Small funding forced efficiency and focus. Without corporate resources, researchers had to choose their problems carefully. They developed techniques that could work with limited compute and limited data, techniques that scaled spectacularly when resources became available.

From the expert system era came clarifying failures. The limits of symbolic reasoning were now understood. Knowledge acquisition bottlenecks, brittle inference, inability to handle uncertainty—these problems pointed toward what alternatives needed to solve. The next approach would need to learn from data rather than encode human rules. It would need to handle ambiguity and variation. It would need to scale.

From the Fifth Generation came trained researchers and parallel computing expertise. From the machine learning community came statistical rigor and practical applications. From the Internet came data. From the gaming industry came GPUs.

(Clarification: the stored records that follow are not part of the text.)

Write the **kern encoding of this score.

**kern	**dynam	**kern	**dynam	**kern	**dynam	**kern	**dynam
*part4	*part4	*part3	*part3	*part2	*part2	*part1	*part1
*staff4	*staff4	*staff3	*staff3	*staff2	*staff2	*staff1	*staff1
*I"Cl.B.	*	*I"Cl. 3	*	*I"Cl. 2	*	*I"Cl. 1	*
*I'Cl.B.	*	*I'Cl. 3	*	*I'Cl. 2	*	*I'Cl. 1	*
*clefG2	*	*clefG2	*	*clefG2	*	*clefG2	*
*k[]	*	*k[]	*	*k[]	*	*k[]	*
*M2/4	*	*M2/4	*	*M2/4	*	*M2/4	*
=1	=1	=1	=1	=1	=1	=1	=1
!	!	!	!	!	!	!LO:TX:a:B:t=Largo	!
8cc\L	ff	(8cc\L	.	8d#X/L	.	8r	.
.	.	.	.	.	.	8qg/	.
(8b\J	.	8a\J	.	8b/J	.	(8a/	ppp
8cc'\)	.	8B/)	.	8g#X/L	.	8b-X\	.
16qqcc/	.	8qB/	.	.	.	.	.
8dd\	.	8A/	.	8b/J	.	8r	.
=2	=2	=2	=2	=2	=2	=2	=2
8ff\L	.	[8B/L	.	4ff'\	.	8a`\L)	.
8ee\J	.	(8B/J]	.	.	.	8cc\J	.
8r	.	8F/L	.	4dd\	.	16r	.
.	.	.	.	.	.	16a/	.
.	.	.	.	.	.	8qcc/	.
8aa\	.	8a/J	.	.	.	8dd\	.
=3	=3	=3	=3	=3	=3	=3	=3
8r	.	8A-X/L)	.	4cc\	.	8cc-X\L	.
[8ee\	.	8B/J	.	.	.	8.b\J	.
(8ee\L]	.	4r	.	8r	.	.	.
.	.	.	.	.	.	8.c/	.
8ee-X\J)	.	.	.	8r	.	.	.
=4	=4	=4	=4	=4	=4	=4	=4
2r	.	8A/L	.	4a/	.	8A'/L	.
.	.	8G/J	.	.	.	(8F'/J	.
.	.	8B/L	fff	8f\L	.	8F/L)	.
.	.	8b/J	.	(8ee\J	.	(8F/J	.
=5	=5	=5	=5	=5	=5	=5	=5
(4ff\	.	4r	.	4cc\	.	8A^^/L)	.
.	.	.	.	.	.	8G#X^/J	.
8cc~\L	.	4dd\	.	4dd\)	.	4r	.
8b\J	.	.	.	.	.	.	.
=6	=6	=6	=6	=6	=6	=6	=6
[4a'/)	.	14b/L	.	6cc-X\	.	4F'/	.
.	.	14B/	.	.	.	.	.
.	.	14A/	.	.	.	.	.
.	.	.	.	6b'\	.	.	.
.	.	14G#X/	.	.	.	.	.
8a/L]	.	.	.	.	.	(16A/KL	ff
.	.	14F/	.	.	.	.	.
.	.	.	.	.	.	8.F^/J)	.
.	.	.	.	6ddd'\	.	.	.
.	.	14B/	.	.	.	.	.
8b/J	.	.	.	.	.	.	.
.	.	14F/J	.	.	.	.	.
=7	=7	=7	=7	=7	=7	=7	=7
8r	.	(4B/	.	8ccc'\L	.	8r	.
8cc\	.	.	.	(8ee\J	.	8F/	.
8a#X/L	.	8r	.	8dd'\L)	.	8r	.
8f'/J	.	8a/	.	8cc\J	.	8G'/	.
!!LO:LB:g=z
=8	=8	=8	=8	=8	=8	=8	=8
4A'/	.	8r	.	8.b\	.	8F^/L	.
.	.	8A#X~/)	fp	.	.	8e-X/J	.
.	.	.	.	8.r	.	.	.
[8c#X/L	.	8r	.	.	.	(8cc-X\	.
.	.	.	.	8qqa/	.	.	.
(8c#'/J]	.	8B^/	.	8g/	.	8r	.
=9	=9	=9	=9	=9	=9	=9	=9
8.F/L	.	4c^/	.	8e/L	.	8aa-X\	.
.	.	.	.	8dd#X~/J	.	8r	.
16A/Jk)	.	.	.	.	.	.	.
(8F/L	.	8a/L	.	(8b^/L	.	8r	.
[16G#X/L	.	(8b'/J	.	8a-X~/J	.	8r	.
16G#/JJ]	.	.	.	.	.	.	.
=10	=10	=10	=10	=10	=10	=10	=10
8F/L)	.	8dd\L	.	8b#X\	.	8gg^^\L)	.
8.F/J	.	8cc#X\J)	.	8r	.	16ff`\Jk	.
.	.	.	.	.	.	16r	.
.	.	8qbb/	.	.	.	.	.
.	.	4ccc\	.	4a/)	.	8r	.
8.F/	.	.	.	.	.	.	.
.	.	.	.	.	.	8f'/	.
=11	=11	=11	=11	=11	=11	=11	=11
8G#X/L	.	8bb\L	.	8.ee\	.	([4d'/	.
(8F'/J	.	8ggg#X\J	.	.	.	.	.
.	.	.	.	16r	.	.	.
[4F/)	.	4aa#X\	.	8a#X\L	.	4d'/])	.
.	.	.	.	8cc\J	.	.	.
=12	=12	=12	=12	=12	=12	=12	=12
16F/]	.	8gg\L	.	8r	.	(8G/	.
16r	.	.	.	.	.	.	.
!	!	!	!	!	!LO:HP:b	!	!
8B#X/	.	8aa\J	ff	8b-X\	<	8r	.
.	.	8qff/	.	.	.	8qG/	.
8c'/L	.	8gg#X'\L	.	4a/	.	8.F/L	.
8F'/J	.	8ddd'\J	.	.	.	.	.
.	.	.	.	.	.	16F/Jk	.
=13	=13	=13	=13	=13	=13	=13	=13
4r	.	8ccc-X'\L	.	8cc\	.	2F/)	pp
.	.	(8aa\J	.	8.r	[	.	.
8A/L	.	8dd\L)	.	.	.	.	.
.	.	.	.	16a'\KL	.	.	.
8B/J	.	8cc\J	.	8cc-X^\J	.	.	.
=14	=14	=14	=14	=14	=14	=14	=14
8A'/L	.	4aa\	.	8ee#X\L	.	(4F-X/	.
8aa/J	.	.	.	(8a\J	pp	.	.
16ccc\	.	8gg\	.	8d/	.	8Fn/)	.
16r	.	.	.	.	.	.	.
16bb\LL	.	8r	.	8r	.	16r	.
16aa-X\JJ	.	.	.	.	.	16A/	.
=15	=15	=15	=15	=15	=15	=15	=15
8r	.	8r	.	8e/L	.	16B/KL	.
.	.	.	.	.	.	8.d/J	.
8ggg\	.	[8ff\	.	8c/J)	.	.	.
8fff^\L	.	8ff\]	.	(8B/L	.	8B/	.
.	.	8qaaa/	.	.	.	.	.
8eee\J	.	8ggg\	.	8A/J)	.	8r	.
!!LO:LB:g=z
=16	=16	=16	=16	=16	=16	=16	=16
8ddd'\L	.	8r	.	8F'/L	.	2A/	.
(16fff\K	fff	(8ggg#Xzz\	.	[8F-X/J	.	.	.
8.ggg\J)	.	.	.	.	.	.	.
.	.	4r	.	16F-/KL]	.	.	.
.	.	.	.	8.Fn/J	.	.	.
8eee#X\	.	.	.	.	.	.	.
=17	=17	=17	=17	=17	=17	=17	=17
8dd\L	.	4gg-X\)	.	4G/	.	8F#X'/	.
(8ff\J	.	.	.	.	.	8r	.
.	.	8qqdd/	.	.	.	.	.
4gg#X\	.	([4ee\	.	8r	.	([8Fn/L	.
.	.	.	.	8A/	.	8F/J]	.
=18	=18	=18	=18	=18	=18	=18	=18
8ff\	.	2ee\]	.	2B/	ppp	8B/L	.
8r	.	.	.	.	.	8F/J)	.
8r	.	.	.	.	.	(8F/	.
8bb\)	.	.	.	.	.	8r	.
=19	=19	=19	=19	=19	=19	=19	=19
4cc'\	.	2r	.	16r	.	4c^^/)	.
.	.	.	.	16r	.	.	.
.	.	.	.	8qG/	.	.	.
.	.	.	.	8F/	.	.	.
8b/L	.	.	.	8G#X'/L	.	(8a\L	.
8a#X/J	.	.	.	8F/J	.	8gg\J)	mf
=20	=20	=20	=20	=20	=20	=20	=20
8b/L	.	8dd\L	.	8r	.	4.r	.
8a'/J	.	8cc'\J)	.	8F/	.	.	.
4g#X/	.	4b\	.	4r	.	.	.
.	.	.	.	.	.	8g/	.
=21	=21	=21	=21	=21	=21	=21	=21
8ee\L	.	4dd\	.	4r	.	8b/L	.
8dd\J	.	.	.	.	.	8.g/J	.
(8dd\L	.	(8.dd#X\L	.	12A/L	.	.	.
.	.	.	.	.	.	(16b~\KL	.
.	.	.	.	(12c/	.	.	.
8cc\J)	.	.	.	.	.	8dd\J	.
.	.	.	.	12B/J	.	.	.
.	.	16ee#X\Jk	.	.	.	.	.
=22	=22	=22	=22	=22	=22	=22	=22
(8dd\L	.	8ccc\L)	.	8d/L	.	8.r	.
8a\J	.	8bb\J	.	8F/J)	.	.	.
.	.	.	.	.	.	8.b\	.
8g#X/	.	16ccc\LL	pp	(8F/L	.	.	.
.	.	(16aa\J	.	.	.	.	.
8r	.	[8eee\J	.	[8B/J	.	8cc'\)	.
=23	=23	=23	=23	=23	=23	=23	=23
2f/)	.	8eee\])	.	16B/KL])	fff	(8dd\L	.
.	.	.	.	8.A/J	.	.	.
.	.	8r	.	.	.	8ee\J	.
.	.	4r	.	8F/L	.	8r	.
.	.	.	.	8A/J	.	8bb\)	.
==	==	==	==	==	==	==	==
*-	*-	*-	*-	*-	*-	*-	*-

The compost cycle was doing its work. The debris of the expert system collapse (the failed promises, the abandoned labs, the skeptical funders) was decomposing into nutrients that fed the next generation. The field was not dying. It was transforming underground, invisible to those who had declared it dead.


The second winter lasted nearly a decade, longer than the first, more damaging to careers, more corrosive to trust. Researchers who entered the field in the late 1980s spent their formative years watching their discipline become a cautionary tale.

But contraction is not the same as death. Seeds go underground. Roots deepen in frozen ground. Small communities preserve knowledge that larger communities abandon.

When the thaw came, it came suddenly. The systems that emerged were built on techniques developed in obscurity, trained on data accumulated by accident, running on hardware designed for games. The connectionists who had kept the neural network faith found themselves, almost overnight, at the center of the most dramatic technological transformation of the century.

They had watched through the long winter. They were ready.